High installation costs and relatively low power prices are making investors think twice about diving into Vietnam's wind energy market.
The country has set a target of producing around 6,000 MW of wind power by 2030, equivalent to 2.1 percent of total electricity generation.
Deputy Trade Minister Hoang Quoc Vuong said Vietnam currently has four wind farms with a combined capacity of just 160 MW, implying that there is much more room for wind power in the country’s energy mix, the Saigon Times reported.
Power prices in Vietnam are relatively low and not an attractive proposition for investors in the wind energy market.
Investors have been asking for government support and a guarantee that it will buy electricity at higher prices so that they can make recoup from costly wind energy projects.
“At first, [the government] said it would set a new buying price in December last year, but it has failed to keep its promise again,” said Bui Van Thinh, chairman of the Binh Thuan Wind Power Association, adding that local wind power investors have proposed a price of 9.5 U.S. cent per kWh.
“According to the latest information, the government plans to set a new buying price for wind power in the first quarter of this year,” Thinh said.
Other projects have been delayed as investors claim that the current buying price of 7.8 U.S. cents/ kWh, compared to 20 cents in Thailand, 29 cents in the Philippines and 30 cents in Japan, would significantly cut into their profits.
Installing wind turbines is challenging in Vietnam and the country relies heavily on imported equipment.
“When a wind turbine breaks down, we have no choice but to order a new part from Denmark,” said Pham Van Tin, a deputy executive at Thuan Binh Wind Power Company.
It is obvious that costs are a major deterrent to wind energy projects.
Despite existing difficulties, there is still huge potential for wind power in Vietnam.
According to the Ministry of Industry and Trade, under the country’s latest revised power development master plan, Vietnam’s total wind power capacity would increase to 800MW by 2020, 2,000MW by 2025 and 6,000MW by 2030.
Vietnam has significantly more potential for wind energy than neighboring countries in Southeast Asia, according to the World Bank.

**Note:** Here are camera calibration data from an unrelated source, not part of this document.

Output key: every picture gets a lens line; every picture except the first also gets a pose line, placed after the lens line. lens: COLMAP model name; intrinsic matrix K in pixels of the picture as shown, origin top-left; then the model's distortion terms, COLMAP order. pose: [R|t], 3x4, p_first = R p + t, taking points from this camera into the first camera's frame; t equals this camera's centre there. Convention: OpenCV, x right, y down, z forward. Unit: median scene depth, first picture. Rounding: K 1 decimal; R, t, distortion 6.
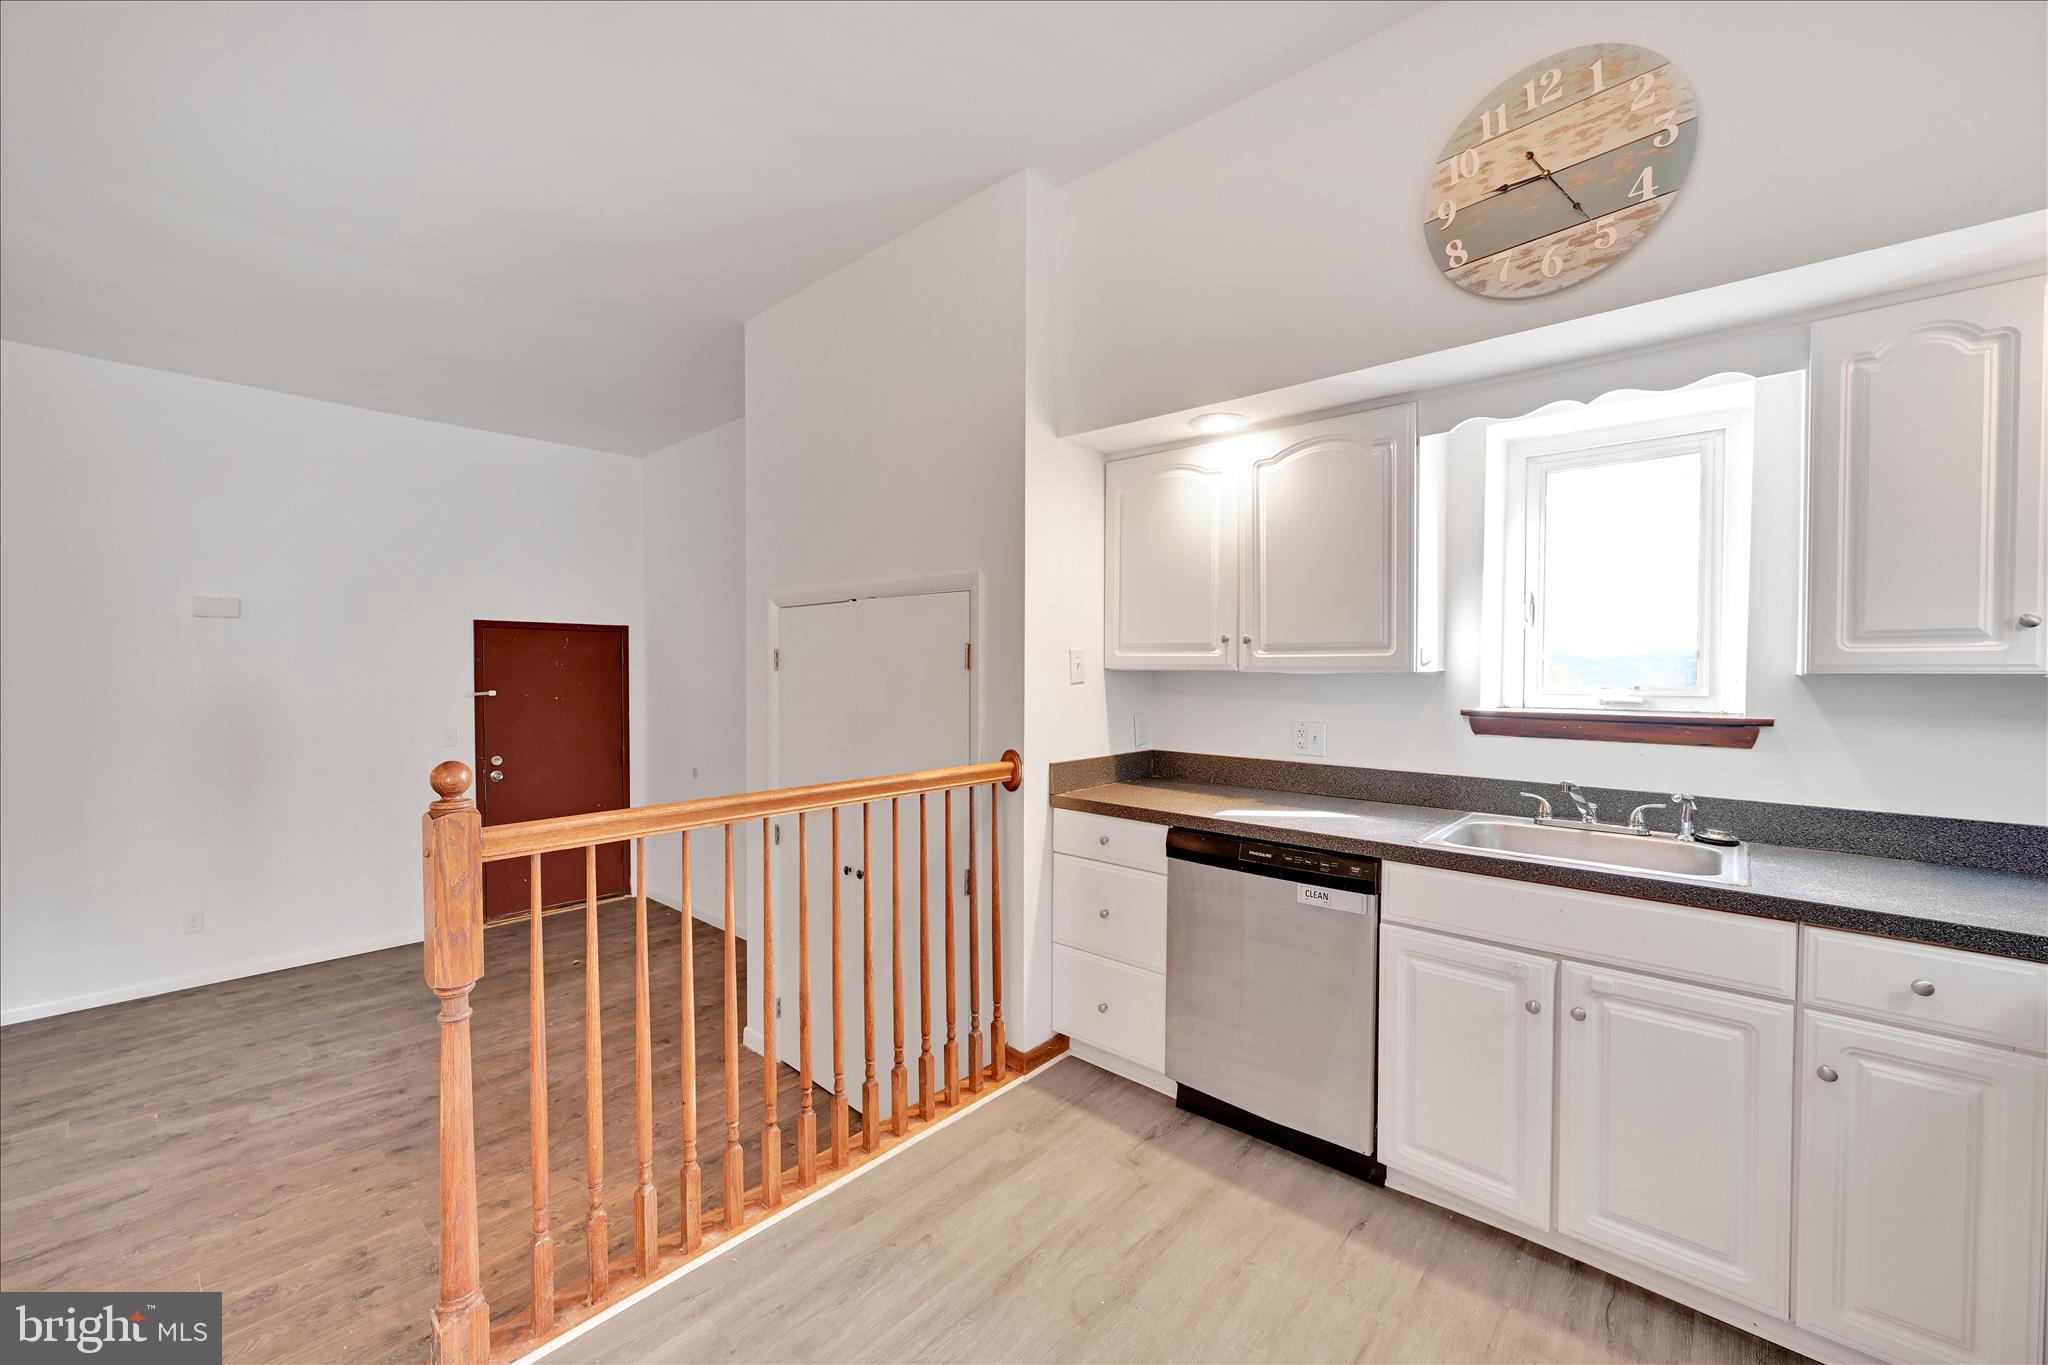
lens RADIAL K [[801.5, 0, 1025.5], [0, 801.5, 684.3], [0, 0, 1]] dist [-0.001642, -0.000305]
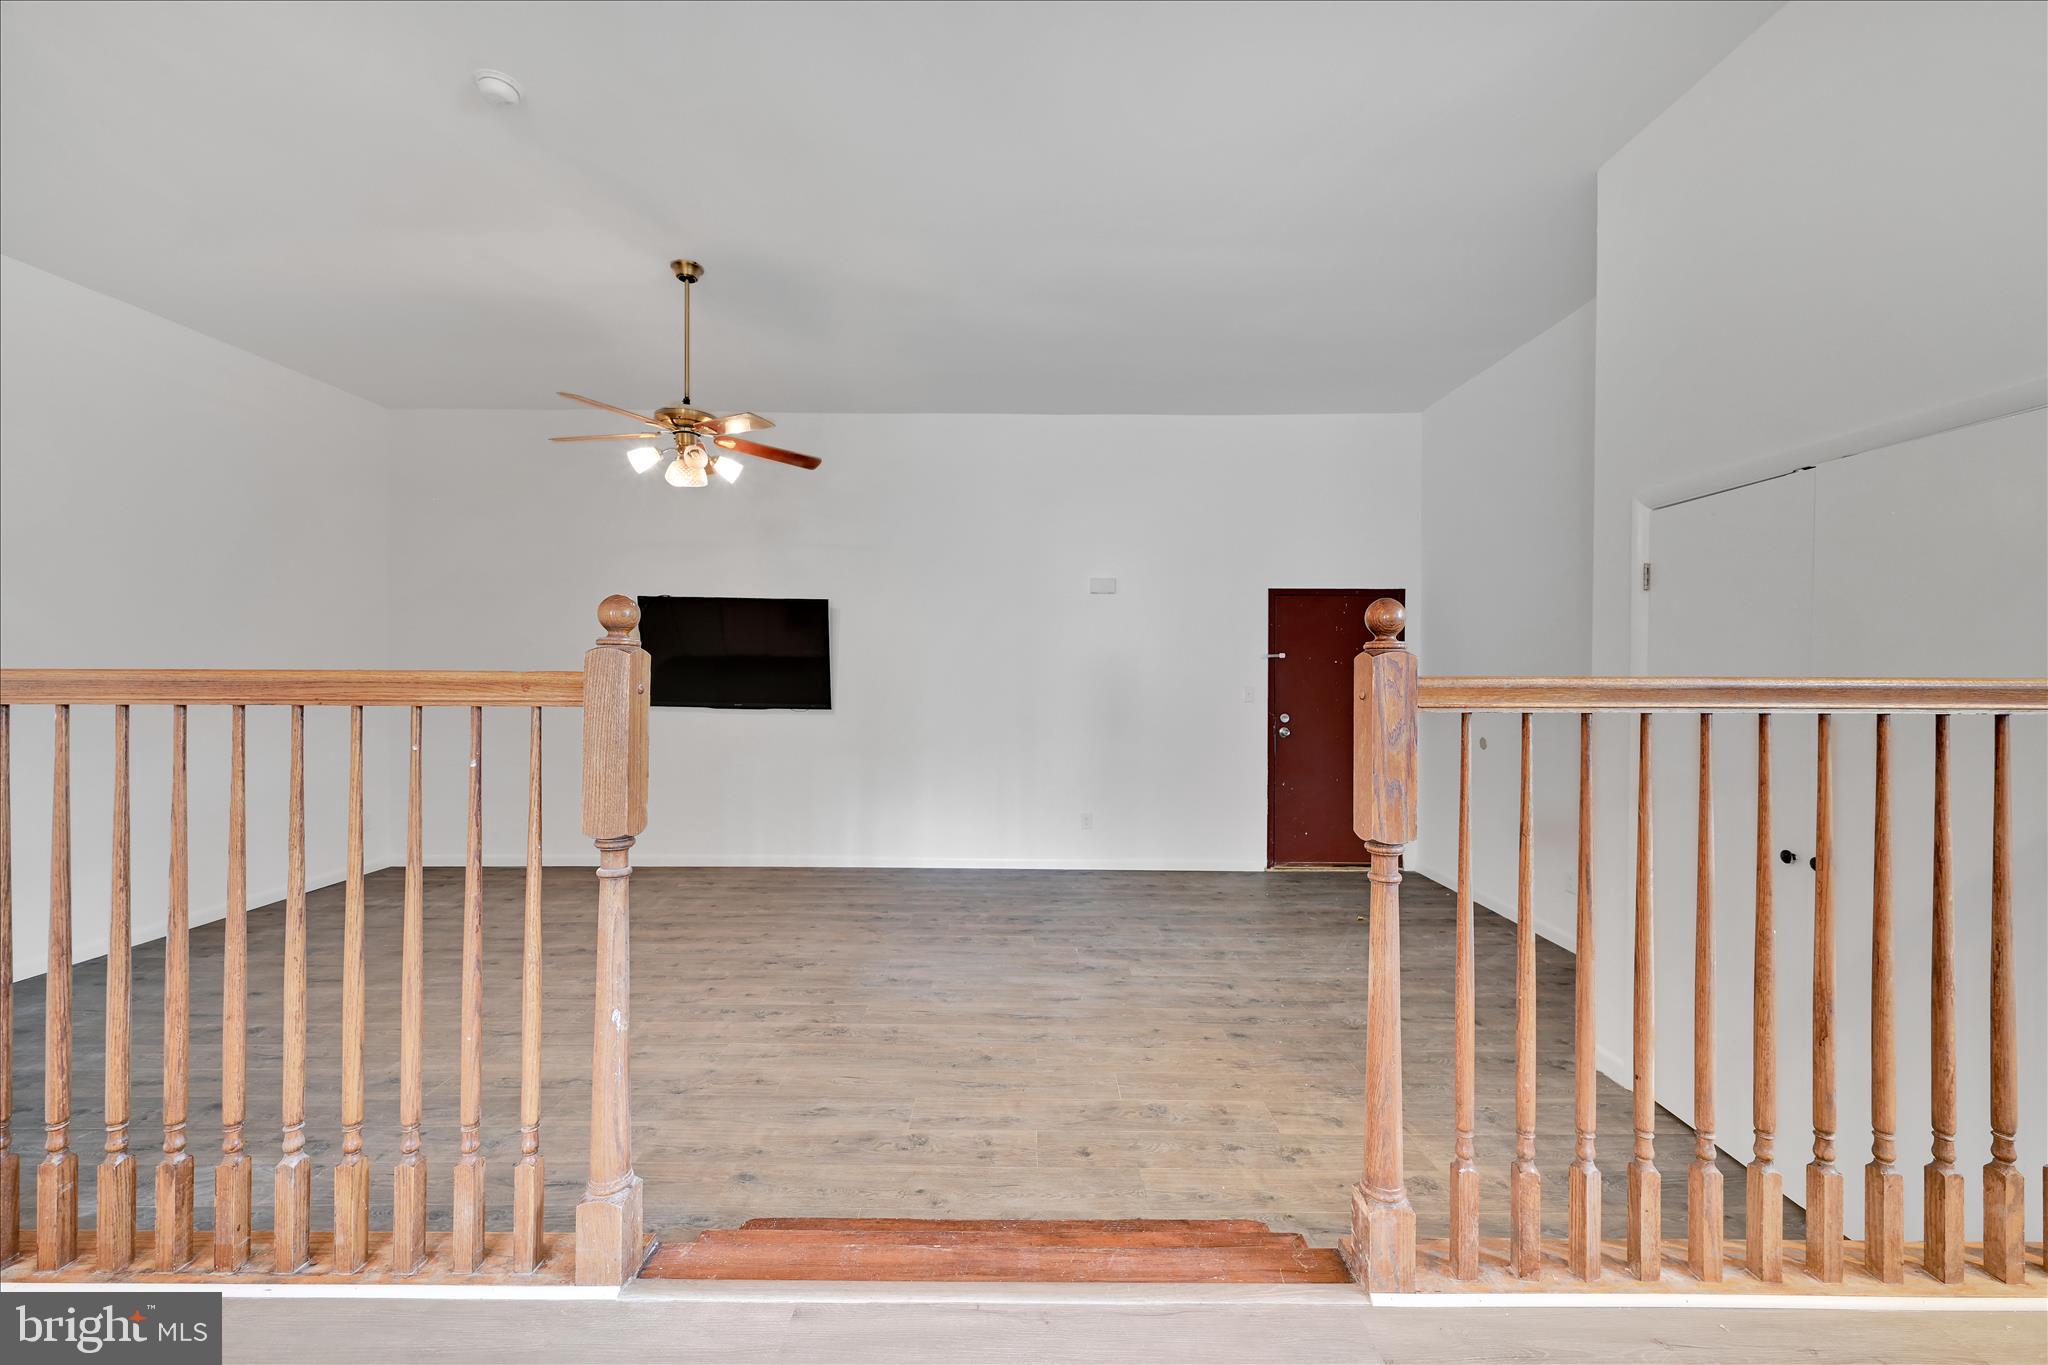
lens RADIAL K [[801.5, 0, 1025.5], [0, 801.5, 684.3], [0, 0, 1]] dist [-0.001642, -0.000305]
pose [[0.661650, 0.013530, -0.749691, -0.199016], [-0.018878, 0.999821, 0.001384, 0.131937], [0.749575, 0.013237, 0.661787, 0.056227]]
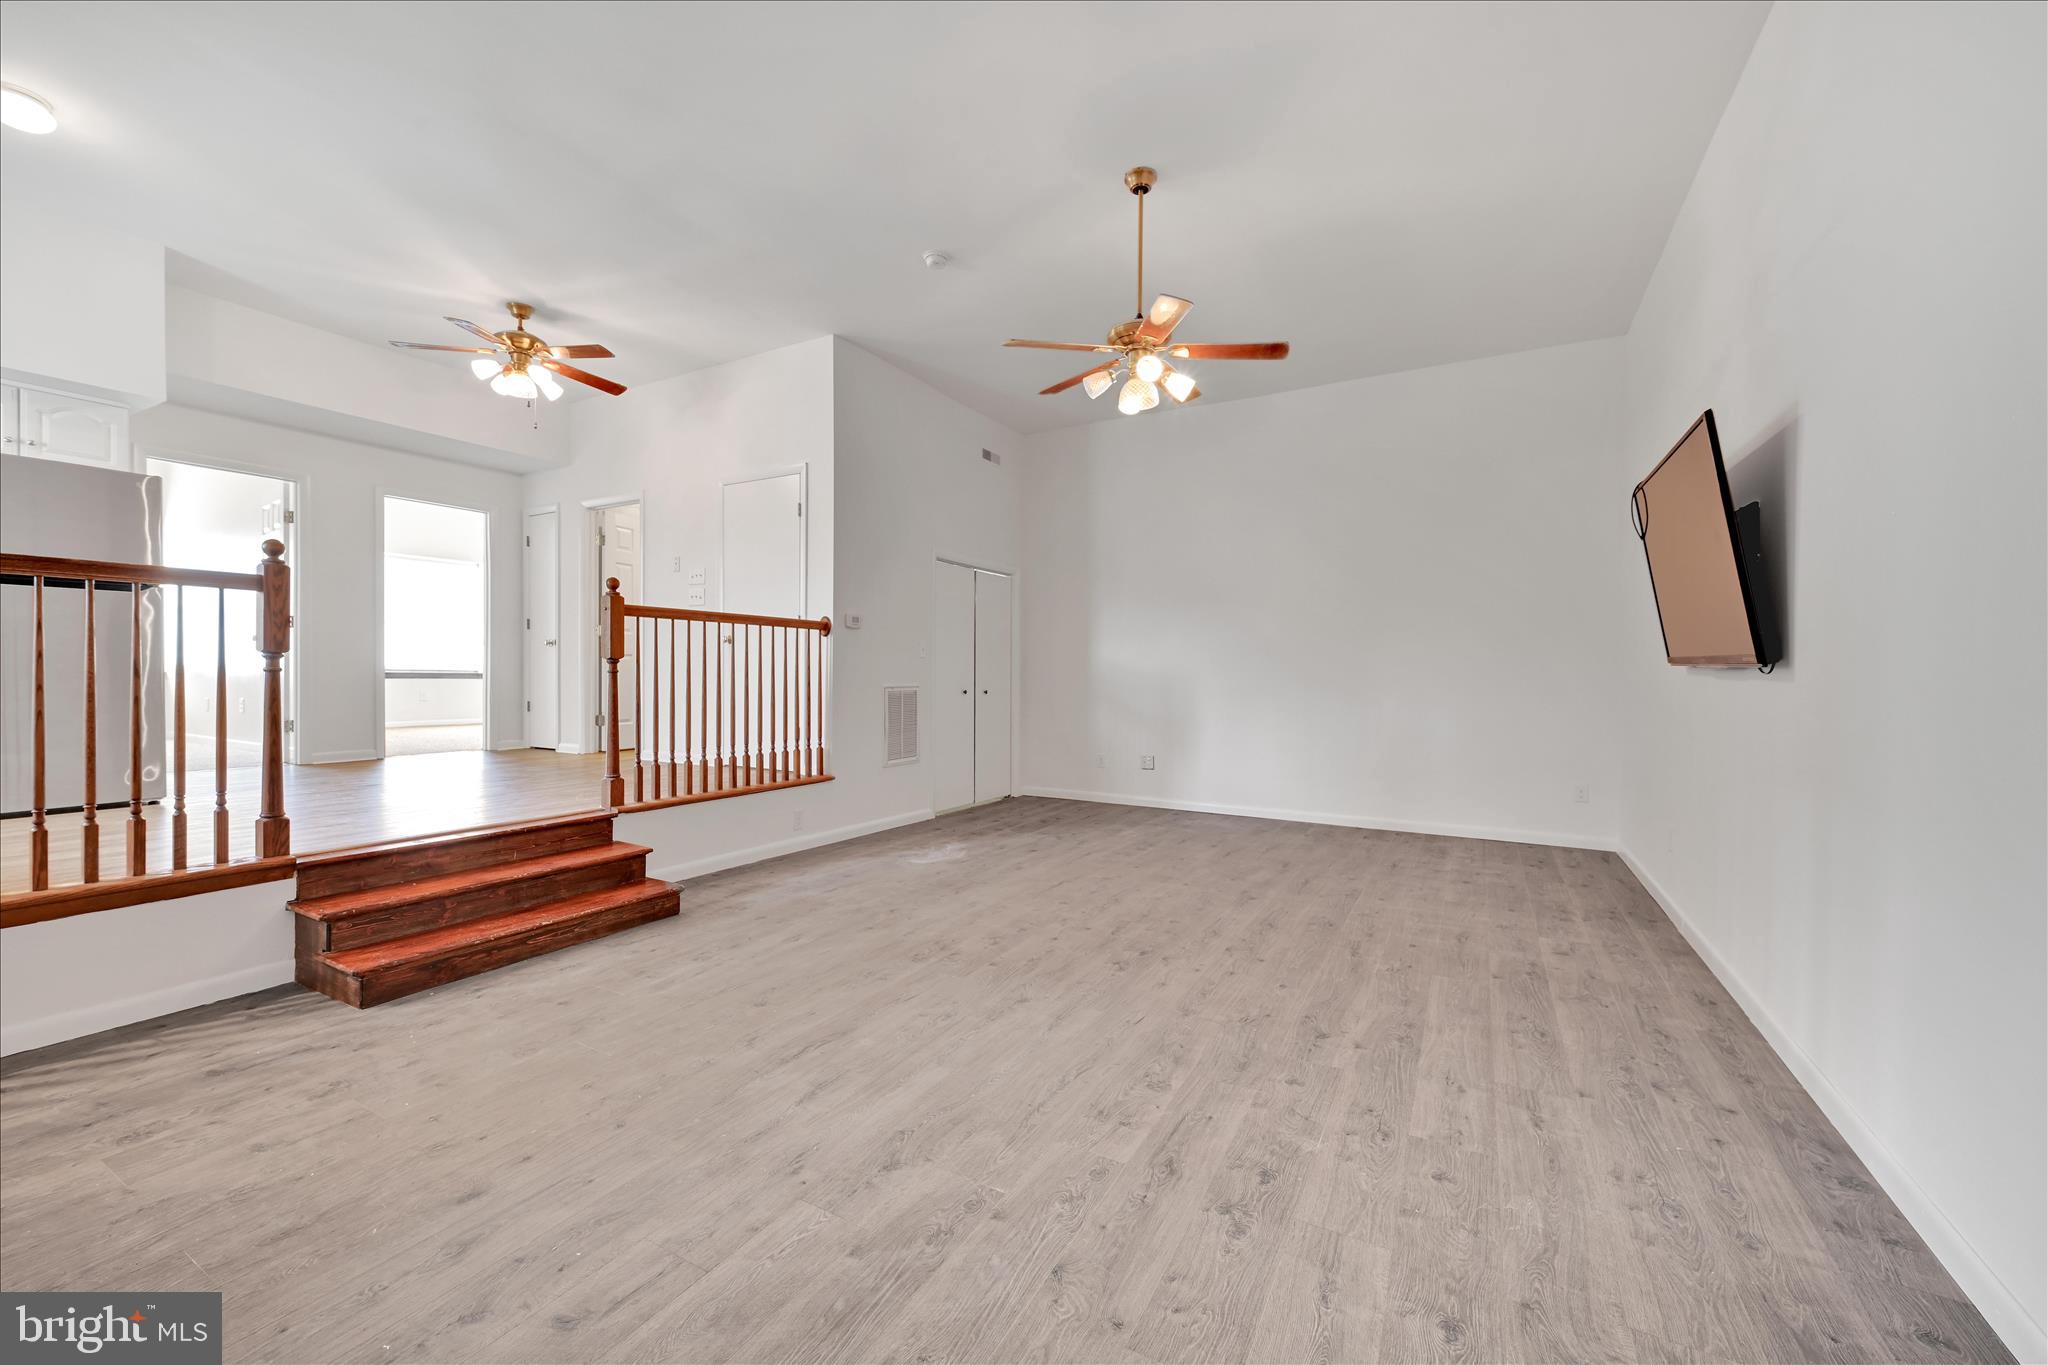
lens RADIAL K [[806.2, 0, 1026.7], [0, 806.2, 682.9], [0, 0, 1]] dist [-0.000345, -0.000209]
pose [[-0.978516, -0.007327, -0.206041, -1.365972], [-0.014698, 0.999305, 0.034269, 0.227918], [0.205647, 0.036561, -0.977943, 2.135749]]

A study by the bank showed that 8.6 percent of the country's total land mass could be used effectively to develop large wind farms, while the figures for Cambodia, Laos and Thailand stood at 0.2, 2.9 and 0.2 percent, respectively.
The country had previously set a target of developing 1,000 MW of wind farms, later revised down to 800 MW, by 2020. The push to boost electricity production from wind turbines has been driven by its rapidly expanding demand for electricity.
The country’s electricity demand is expected to grow 13 percent annually in the next four years due to its fast-expanding economy, which has grown by more than 5 percent on average per year since 1999 and is forecast to reach 6.5-7 percent in the next four years.
Vietnam also plans to increase the amount that renewable energy contributes to national power consumption to at least 7 percent by 2020, up from the previous target of 4.5 percent.